As an information activist, I like it when stuff “happens” that brings into sharp focus a bunch of issues at once. It can get hella dreary explaining countless levels of intra-specific concepts that eventually deploy a meager payload of only relative interest to the masses. But one good clusterfuck, well, that’s worth a week of seminars.
We just had that happen with Wikipedia. This is a very simple introduction to what happened, but it’s a still a fuckload of a lot of work to read all that. So, I’ll summarize thusly:
Fox News decided they were going to do a story on how much porn and adult material is on Wikipedia, in the form of images. As part of this, they started contacting Wikimedia/Wikipedia donors, specifically the big-ticket ones instead of the peons. This scared the fuck out of Jimbo Wales, so he started deleting hundreds and hundreds of images, any that might possibly cause any raised eyebrows anywhere in the western world. By the time people caught onto it, he’d done an enormous amount of deletion, and after a lot of infighting and debating, a percentage of the images are back, some are calling Jimbo a hero, and some admins are resigning in protest. Meanwhile, Fox News was able to release a story instead claiming victory for helping to purge Wikipedia of adult material.
So, listen. We could point out the problem is Jimbo Wales, and yes, he’s kind of a problem, in the way that your crazy perv uncle is a problem – you can’t predict him, he’s sometimes a lot of laughs but other times he’s creepy as all get-out. We could point out a problem in how the masses of admins and Wikipedia users reacted to this, with their endless discussions and finger-pointing and votes and whatever other bureaucratic bullshit they like to burrow into. We could even take the idea that Wikipedia itself is to blame, with the editing and the unrealistic goals and the claims to be censorship-free and all that.
But that’s not the problem. The problem is a different one, and it’s a problem we solved a long, long time ago.

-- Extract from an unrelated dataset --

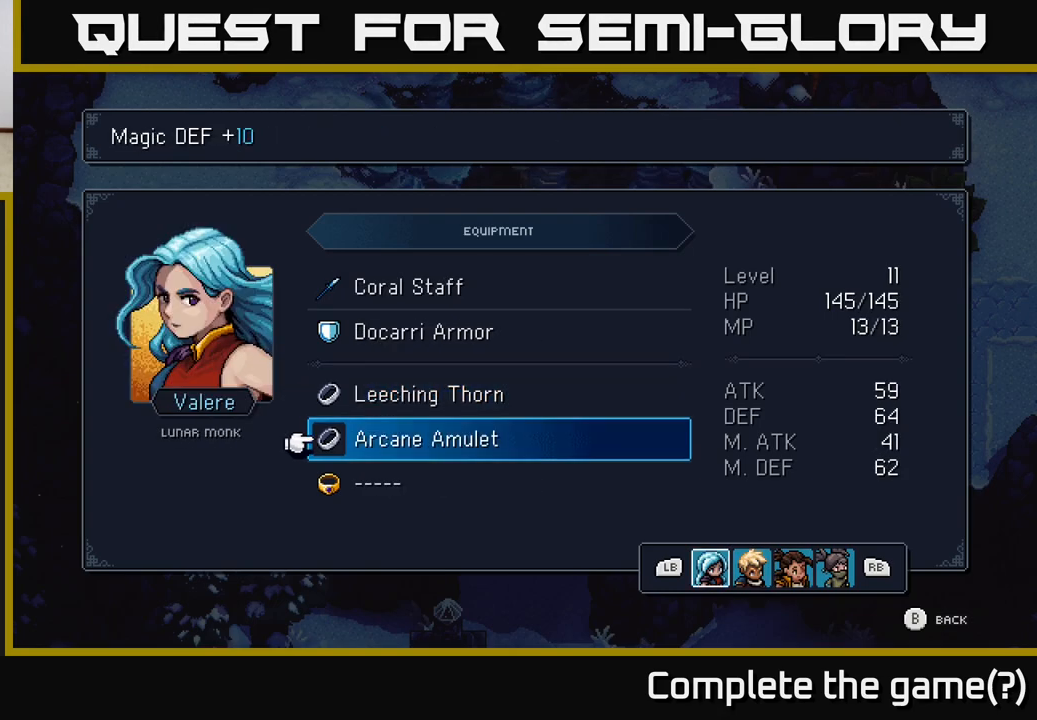
{"buttons": [], "left_stick": "center", "right_stick": "center", "events": []}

Wikipedia is fucking centralized.
It’s on a bunch of servers that serve code to each other, most definitely. It has shared resources and it goes out to a couple datacenters and it’s got some level of redundancy, so it’s not on one server. That’s not what’s meant by centralized. I mean that one entity controls it, one entity has fiat, that entity makes decisions and the decisions lead to policy, actual policy, like policy in the code and the construction and the implementation of right and wrong, and it’s all centralized. That’s why one vandal, Jimbo, was able to do so much damage, so quickly. That’s why it took dozens, maybe hundreds to undo it. That’s a problem. It’s not a good thing.

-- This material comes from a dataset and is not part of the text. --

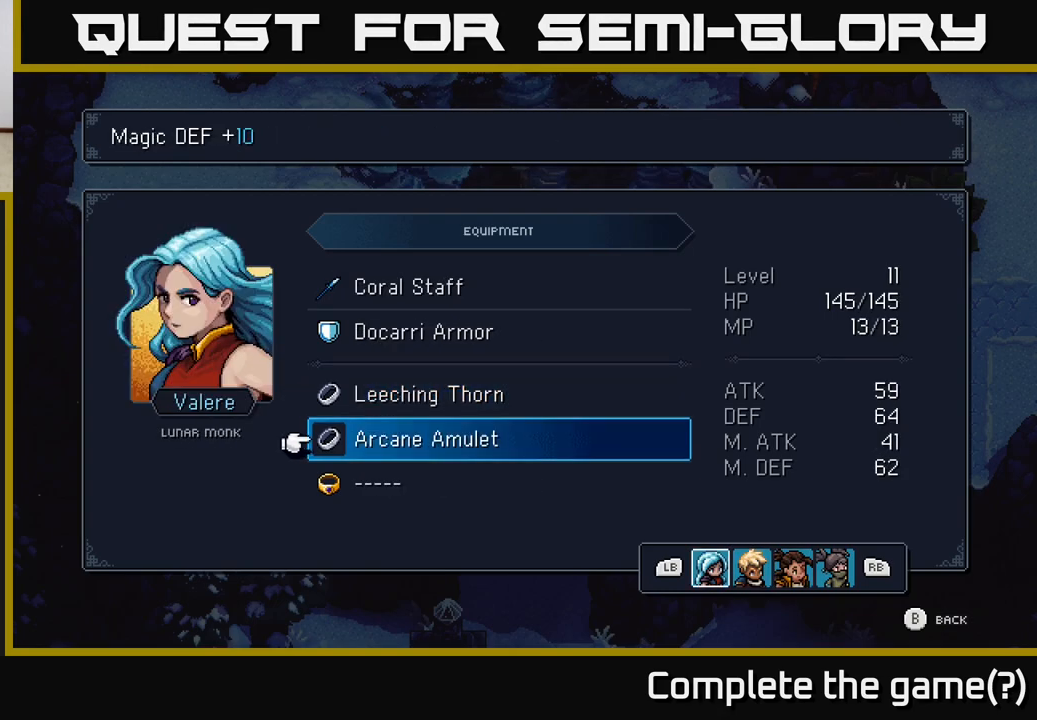
{"buttons": [], "left_stick": "center", "right_stick": "center", "events": []}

Now, in the way that all entities that centrally control the domain will tell you the domain being centralized is awesome, I’m sure the Wikimedia Foundation and Wikipedia’s actual rulers will tell you this is good, that it means that Wikipedia is protected and it will live on, and those delicious, delicious donors will be able to do a one-stop-shop and give their dollars to a place and give Wikipedia a building and everything is great. That is what controlling entities do. It’s not evil, it’s not bad – it’s just their nature. It’s like getting mad at a dog that bites you – the dog bites things, and you dipped your hand in meat sauce 2 minutes ago. Don’t get angry at the dog – either stop dipping your hand in meat sauce, or don’t go near the dog for some time after you dip your hand in meat sauce.
If every Jeep Cherokee stopped working for 15 minutes at the same time all over the country and it turned out it was because a server crashed in Texas, we’d be concerned, right? We’d start asking some questions. When Boston’s single-point-of-waterpipe broke and the city had no clean water for a couple days, people started talking about redundancy. You know, once you have a pretty clear indication that something is wrong, you start to talk about solutions.
So let’s talk about solutions.
We’re lucky – the Wikipedia “problem” I’m talking about was solved years ago. It was called Usenet.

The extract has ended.